*** STORED DATA Section Begins ***

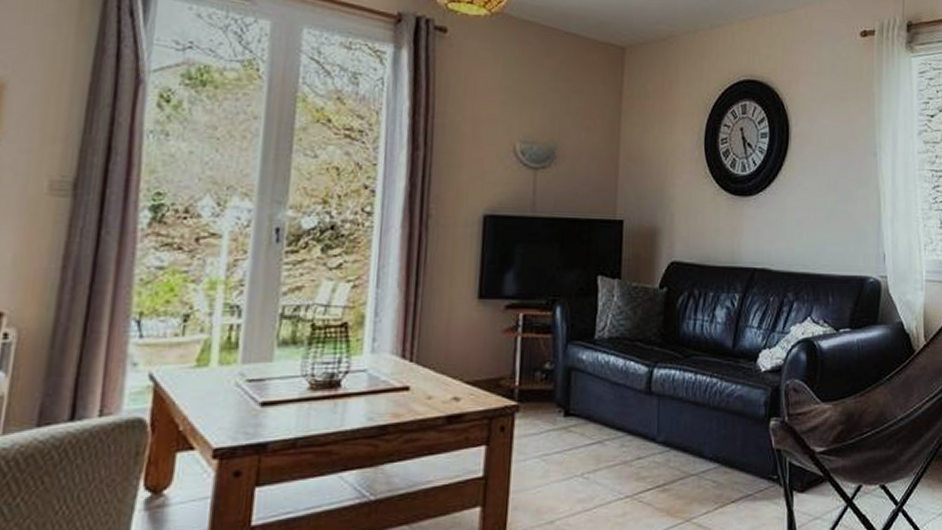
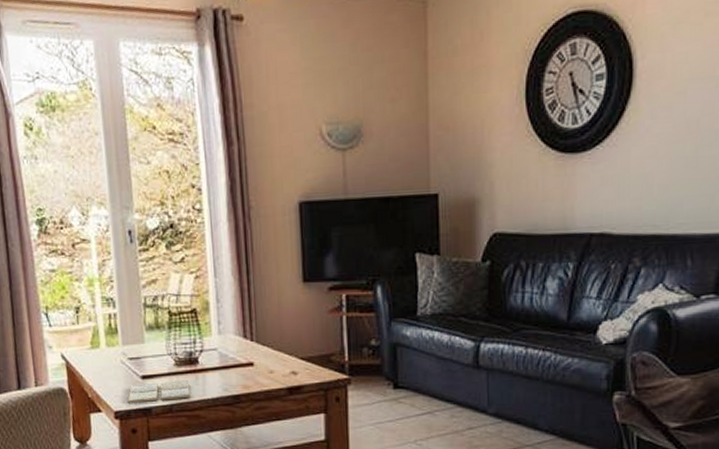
drink coaster: none [235,408,325,437] -> present [127,380,190,403]

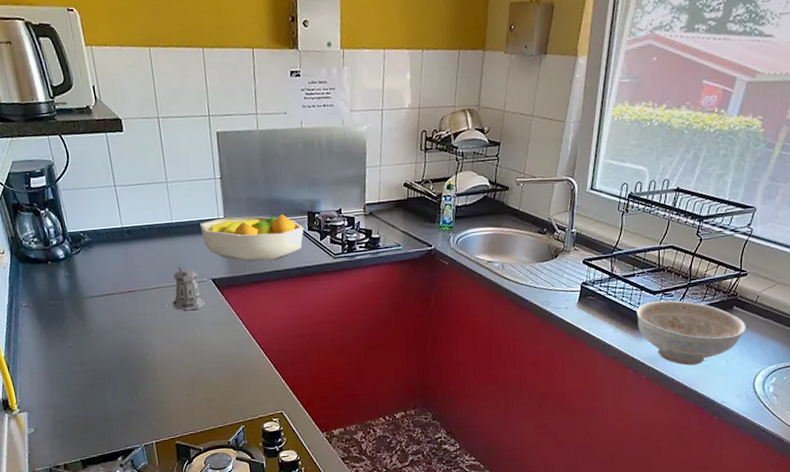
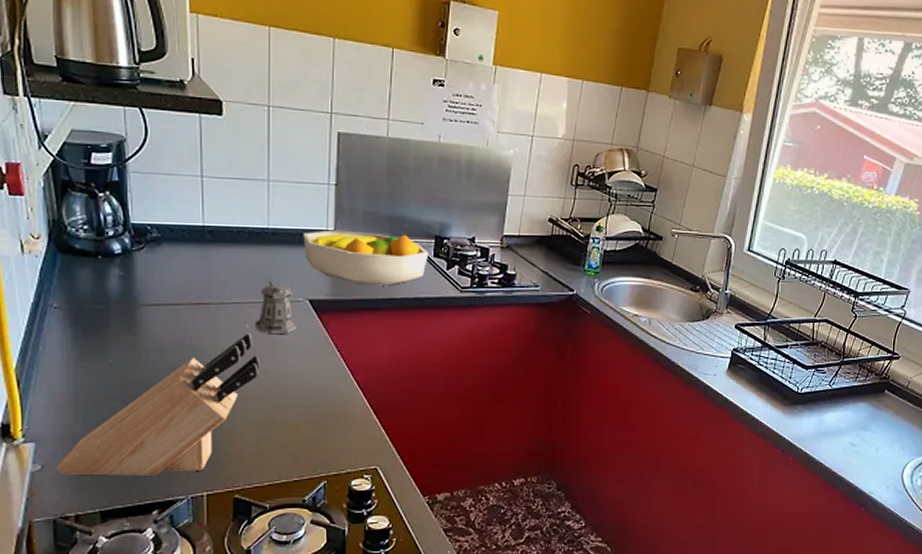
knife block: none [44,311,181,434] -> present [56,333,260,476]
decorative bowl: present [636,300,746,366] -> none [787,376,897,450]

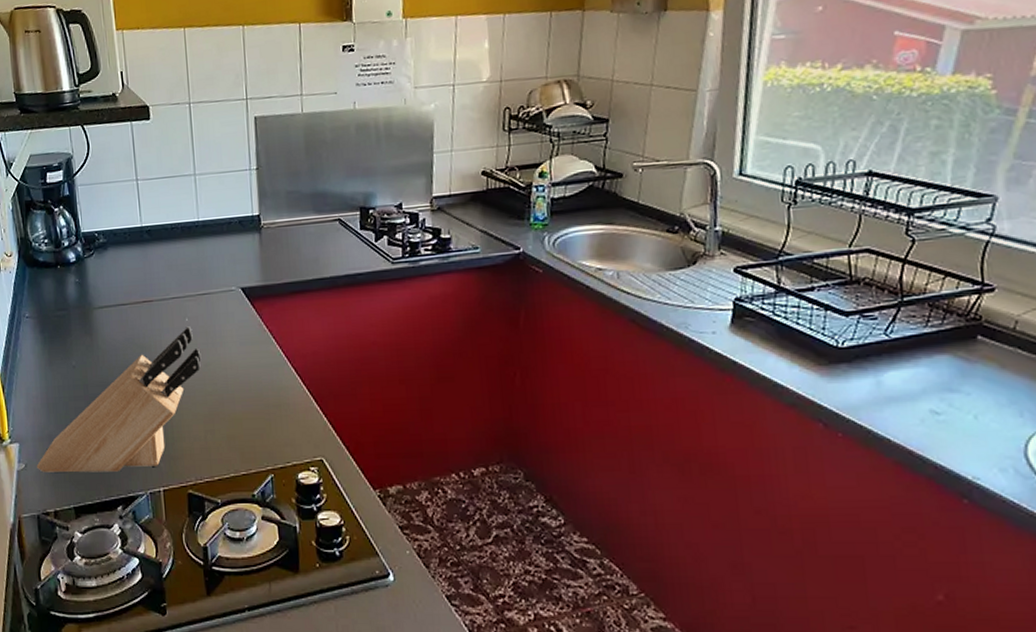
pepper shaker: present [254,281,296,335] -> none [193,273,232,326]
fruit bowl: present [303,230,429,286] -> none [230,210,355,267]

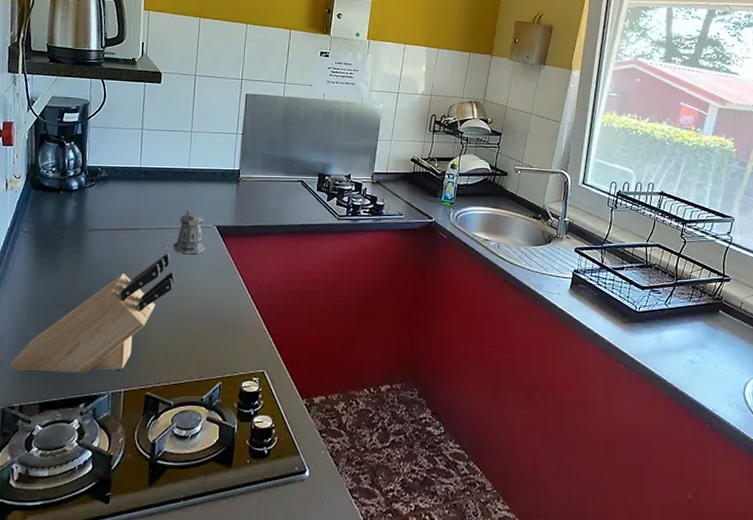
pepper shaker: none [193,273,232,326] -> present [172,211,206,255]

*** STORED DATA Section Ends ***

Looking at the data above, how many lines hold the string "bowl"? Reply with only the number.

ANSWER FOR THE TASK –
2